A lot of you asked about Helm after the last game and I didn’t think he did a lot. Tonight, that was a different story. Watch this PK shift from the first period.
It starts off with Helm winning the faceoff, which leads to a clean clearing attempt. Helm then gets up and supports Logan O’Connor’s attempts at stirring up some trouble at the other end of the ice. Nothing came of it, but he was as LOC’s on-ice emotional support dad.
Once back in the defensive zone, Helm goes again to support a teammate, this time Toews in a board battle. The prolonged battle ends in Vancouver getting control of the puck, but the hard work that went into it has a wear-and-tear effect on the Canucks forwards.
Helm then pressures the puck out at the blueline, forcing the puck carrier down low into a low-quality shot. Erik Johnson gets the puck and pushes it up the boards where Helm can’t get to it.
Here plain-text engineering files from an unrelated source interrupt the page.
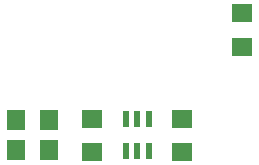
<source format=gbr>
G04 EAGLE Gerber RS-274X export*
G75*
%MOMM*%
%FSLAX34Y34*%
%LPD*%
%INSolderpaste Top*%
%IPPOS*%
%AMOC8*
5,1,8,0,0,1.08239X$1,22.5*%
G01*
%ADD10R,1.800000X1.600000*%
%ADD11R,1.803000X1.600000*%
%ADD12R,1.600000X1.803000*%
%ADD13R,0.550000X1.350000*%


D10*
X330200Y24100D03*
X330200Y52100D03*
X254000Y52100D03*
X254000Y24100D03*
D11*
X381000Y141220D03*
X381000Y112780D03*
D12*
X188980Y50800D03*
X217420Y50800D03*
X188980Y25400D03*
X217420Y25400D03*
D13*
X301600Y51851D03*
X292100Y51851D03*
X282600Y51851D03*
X282600Y24349D03*
X292100Y24349D03*
X301600Y24349D03*
M02*

</source>
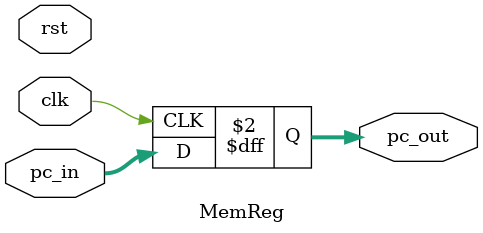
<source format=v>
module MemReg (
    clk,
    rst,
    pc_in,
    pc_out
);
    input clk, rst;
    input [31:0] pc_in;
    output reg [31:0] pc_out;
    always @(posedge clk) begin
        pc_out <= pc_in;
    end
endmodule
</source>
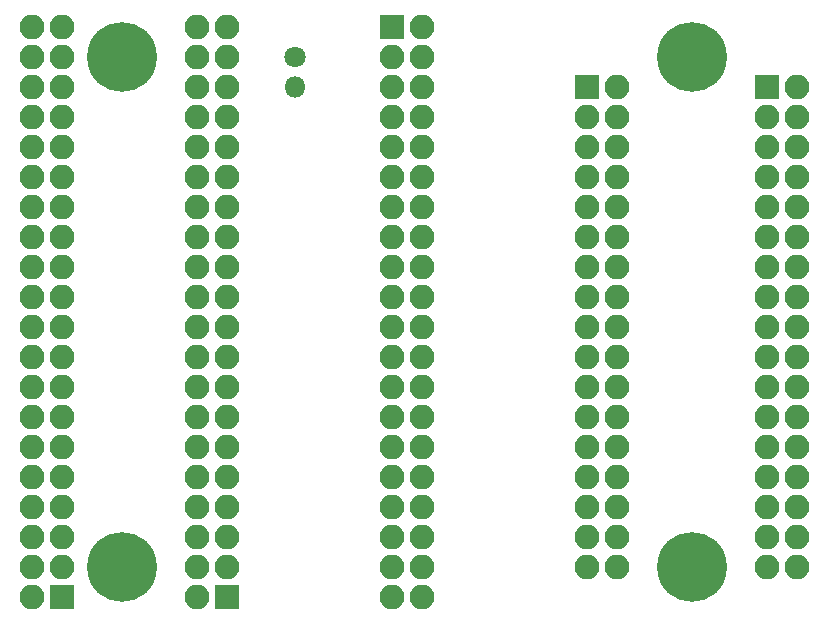
<source format=gbr>
G04 #@! TF.GenerationSoftware,KiCad,Pcbnew,(5.0.0)*
G04 #@! TF.CreationDate,2019-03-31T19:03:55-07:00*
G04 #@! TF.ProjectId,ulx3s_to_adda,756C7833735F746F5F616464612E6B69,rev?*
G04 #@! TF.SameCoordinates,Original*
G04 #@! TF.FileFunction,Soldermask,Top*
G04 #@! TF.FilePolarity,Negative*
%FSLAX46Y46*%
G04 Gerber Fmt 4.6, Leading zero omitted, Abs format (unit mm)*
G04 Created by KiCad (PCBNEW (5.0.0)) date 03/31/19 19:03:55*
%MOMM*%
%LPD*%
G01*
G04 APERTURE LIST*
%ADD10O,1.800000X1.800000*%
%ADD11C,1.800000*%
%ADD12R,2.100000X2.100000*%
%ADD13O,2.100000X2.100000*%
%ADD14C,5.900000*%
G04 APERTURE END LIST*
D10*
G04 #@! TO.C,R1*
X139065000Y-88900000D03*
D11*
X139065000Y-86360000D03*
G04 #@! TD*
D12*
G04 #@! TO.C,J5*
X179070000Y-88900000D03*
D13*
X181610000Y-88900000D03*
X179070000Y-91440000D03*
X181610000Y-91440000D03*
X179070000Y-93980000D03*
X181610000Y-93980000D03*
X179070000Y-96520000D03*
X181610000Y-96520000D03*
X179070000Y-99060000D03*
X181610000Y-99060000D03*
X179070000Y-101600000D03*
X181610000Y-101600000D03*
X179070000Y-104140000D03*
X181610000Y-104140000D03*
X179070000Y-106680000D03*
X181610000Y-106680000D03*
X179070000Y-109220000D03*
X181610000Y-109220000D03*
X179070000Y-111760000D03*
X181610000Y-111760000D03*
X179070000Y-114300000D03*
X181610000Y-114300000D03*
X179070000Y-116840000D03*
X181610000Y-116840000D03*
X179070000Y-119380000D03*
X181610000Y-119380000D03*
X179070000Y-121920000D03*
X181610000Y-121920000D03*
X179070000Y-124460000D03*
X181610000Y-124460000D03*
X179070000Y-127000000D03*
X181610000Y-127000000D03*
X179070000Y-129540000D03*
X181610000Y-129540000D03*
G04 #@! TD*
G04 #@! TO.C,J4*
X166370000Y-129540000D03*
X163830000Y-129540000D03*
X166370000Y-127000000D03*
X163830000Y-127000000D03*
X166370000Y-124460000D03*
X163830000Y-124460000D03*
X166370000Y-121920000D03*
X163830000Y-121920000D03*
X166370000Y-119380000D03*
X163830000Y-119380000D03*
X166370000Y-116840000D03*
X163830000Y-116840000D03*
X166370000Y-114300000D03*
X163830000Y-114300000D03*
X166370000Y-111760000D03*
X163830000Y-111760000D03*
X166370000Y-109220000D03*
X163830000Y-109220000D03*
X166370000Y-106680000D03*
X163830000Y-106680000D03*
X166370000Y-104140000D03*
X163830000Y-104140000D03*
X166370000Y-101600000D03*
X163830000Y-101600000D03*
X166370000Y-99060000D03*
X163830000Y-99060000D03*
X166370000Y-96520000D03*
X163830000Y-96520000D03*
X166370000Y-93980000D03*
X163830000Y-93980000D03*
X166370000Y-91440000D03*
X163830000Y-91440000D03*
X166370000Y-88900000D03*
D12*
X163830000Y-88900000D03*
G04 #@! TD*
D13*
G04 #@! TO.C,J2*
X130810000Y-83820000D03*
X133350000Y-83820000D03*
X130810000Y-86360000D03*
X133350000Y-86360000D03*
X130810000Y-88900000D03*
X133350000Y-88900000D03*
X130810000Y-91440000D03*
X133350000Y-91440000D03*
X130810000Y-93980000D03*
X133350000Y-93980000D03*
X130810000Y-96520000D03*
X133350000Y-96520000D03*
X130810000Y-99060000D03*
X133350000Y-99060000D03*
X130810000Y-101600000D03*
X133350000Y-101600000D03*
X130810000Y-104140000D03*
X133350000Y-104140000D03*
X130810000Y-106680000D03*
X133350000Y-106680000D03*
X130810000Y-109220000D03*
X133350000Y-109220000D03*
X130810000Y-111760000D03*
X133350000Y-111760000D03*
X130810000Y-114300000D03*
X133350000Y-114300000D03*
X130810000Y-116840000D03*
X133350000Y-116840000D03*
X130810000Y-119380000D03*
X133350000Y-119380000D03*
X130810000Y-121920000D03*
X133350000Y-121920000D03*
X130810000Y-124460000D03*
X133350000Y-124460000D03*
X130810000Y-127000000D03*
X133350000Y-127000000D03*
X130810000Y-129540000D03*
X133350000Y-129540000D03*
X130810000Y-132080000D03*
D12*
X133350000Y-132080000D03*
G04 #@! TD*
D13*
G04 #@! TO.C,J1*
X116840000Y-83820000D03*
X119380000Y-83820000D03*
X116840000Y-86360000D03*
X119380000Y-86360000D03*
X116840000Y-88900000D03*
X119380000Y-88900000D03*
X116840000Y-91440000D03*
X119380000Y-91440000D03*
X116840000Y-93980000D03*
X119380000Y-93980000D03*
X116840000Y-96520000D03*
X119380000Y-96520000D03*
X116840000Y-99060000D03*
X119380000Y-99060000D03*
X116840000Y-101600000D03*
X119380000Y-101600000D03*
X116840000Y-104140000D03*
X119380000Y-104140000D03*
X116840000Y-106680000D03*
X119380000Y-106680000D03*
X116840000Y-109220000D03*
X119380000Y-109220000D03*
X116840000Y-111760000D03*
X119380000Y-111760000D03*
X116840000Y-114300000D03*
X119380000Y-114300000D03*
X116840000Y-116840000D03*
X119380000Y-116840000D03*
X116840000Y-119380000D03*
X119380000Y-119380000D03*
X116840000Y-121920000D03*
X119380000Y-121920000D03*
X116840000Y-124460000D03*
X119380000Y-124460000D03*
X116840000Y-127000000D03*
X119380000Y-127000000D03*
X116840000Y-129540000D03*
X119380000Y-129540000D03*
X116840000Y-132080000D03*
D12*
X119380000Y-132080000D03*
G04 #@! TD*
G04 #@! TO.C,J3*
X147320000Y-83820000D03*
D13*
X149860000Y-83820000D03*
X147320000Y-86360000D03*
X149860000Y-86360000D03*
X147320000Y-88900000D03*
X149860000Y-88900000D03*
X147320000Y-91440000D03*
X149860000Y-91440000D03*
X147320000Y-93980000D03*
X149860000Y-93980000D03*
X147320000Y-96520000D03*
X149860000Y-96520000D03*
X147320000Y-99060000D03*
X149860000Y-99060000D03*
X147320000Y-101600000D03*
X149860000Y-101600000D03*
X147320000Y-104140000D03*
X149860000Y-104140000D03*
X147320000Y-106680000D03*
X149860000Y-106680000D03*
X147320000Y-109220000D03*
X149860000Y-109220000D03*
X147320000Y-111760000D03*
X149860000Y-111760000D03*
X147320000Y-114300000D03*
X149860000Y-114300000D03*
X147320000Y-116840000D03*
X149860000Y-116840000D03*
X147320000Y-119380000D03*
X149860000Y-119380000D03*
X147320000Y-121920000D03*
X149860000Y-121920000D03*
X147320000Y-124460000D03*
X149860000Y-124460000D03*
X147320000Y-127000000D03*
X149860000Y-127000000D03*
X147320000Y-129540000D03*
X149860000Y-129540000D03*
X147320000Y-132080000D03*
X149860000Y-132080000D03*
G04 #@! TD*
D14*
G04 #@! TO.C,MH1*
X124460000Y-86360000D03*
G04 #@! TD*
G04 #@! TO.C,MH4*
X124460000Y-129540000D03*
G04 #@! TD*
G04 #@! TO.C,MH3*
X172720000Y-129540000D03*
G04 #@! TD*
G04 #@! TO.C,MH2*
X172720000Y-86360000D03*
G04 #@! TD*
M02*

</source>
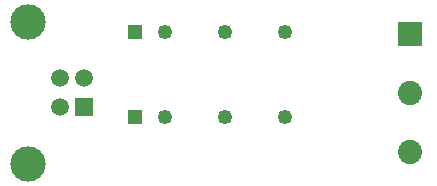
<source format=gbs>
%FSLAX33Y33*%
%MOMM*%
%AMRect-W1250000-H1250000-RO1.500*
21,1,1.25,1.25,0.,0.,90*%
%AMRect-W1500000-H1500000-RO0.500*
21,1,1.5,1.5,0.,0.,270*%
%AMRect-W2049999-H2049999-RO0.500*
21,1,2.049999,2.049999,0.,0.,270*%
%ADD10C,1.25*%
%ADD11Rect-W1250000-H1250000-RO1.500*%
%ADD12C,1.5*%
%ADD13C,3.*%
%ADD14Rect-W1500000-H1500000-RO0.500*%
%ADD15C,2.049999*%
%ADD16Rect-W2049999-H2049999-RO0.500*%
D10*
%LNbottom solder mask_traces*%
%LNbottom solder mask component aa5e6b58f608f077*%
G01*
X13920Y13600D03*
X19000Y13600D03*
X24080Y13600D03*
D11*
X11380Y13600D03*
%LNbottom solder mask component 08c10c19d67bbcb7*%
D12*
X5000Y7250D03*
X5000Y9750D03*
X7000Y9750D03*
D13*
X2290Y14520D03*
X2290Y2480D03*
D14*
X7000Y7250D03*
%LNbottom solder mask component d92353f841ac44f0*%
D10*
X13920Y6450D03*
X19000Y6450D03*
X24080Y6450D03*
D11*
X11380Y6450D03*
%LNbottom solder mask component 1feb1c34ba25e8f7*%
D15*
X34600Y8500D03*
X34600Y3500D03*
D16*
X34600Y13500D03*
M02*
</source>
Helm tracks the play, however, knowing the Canucks have nobody back high in the zone on that side of the ice anymore.
The Canucks tried a little hand-off and Helm just runs into the guy and steals the puck and clears it. Perfect PK work.
Here’s another Helm PK shift later in the game.
Another won faceoff that leads to a clear. This shift ends with Helm nearly getting a breakaway scoring chance and being tripped by Vancouver goaltender Collin Delia. It should’ve drawn a penalty, but alas went unnoticed.
If only Helm had kept that move around Oliver Ekman-Larsson going and tied the game. Still, great attempt that should’ve resulted in a drawn penalty. Tough break, but great hard work again from Helm.
Then, some good puck luck for Helm and the Avs.
Helm again didn’t finish, which is the story of the Avs right now, but you have to appreciate how involved he got. His return to the lineup is a welcome addition to Colorado’s bottom six.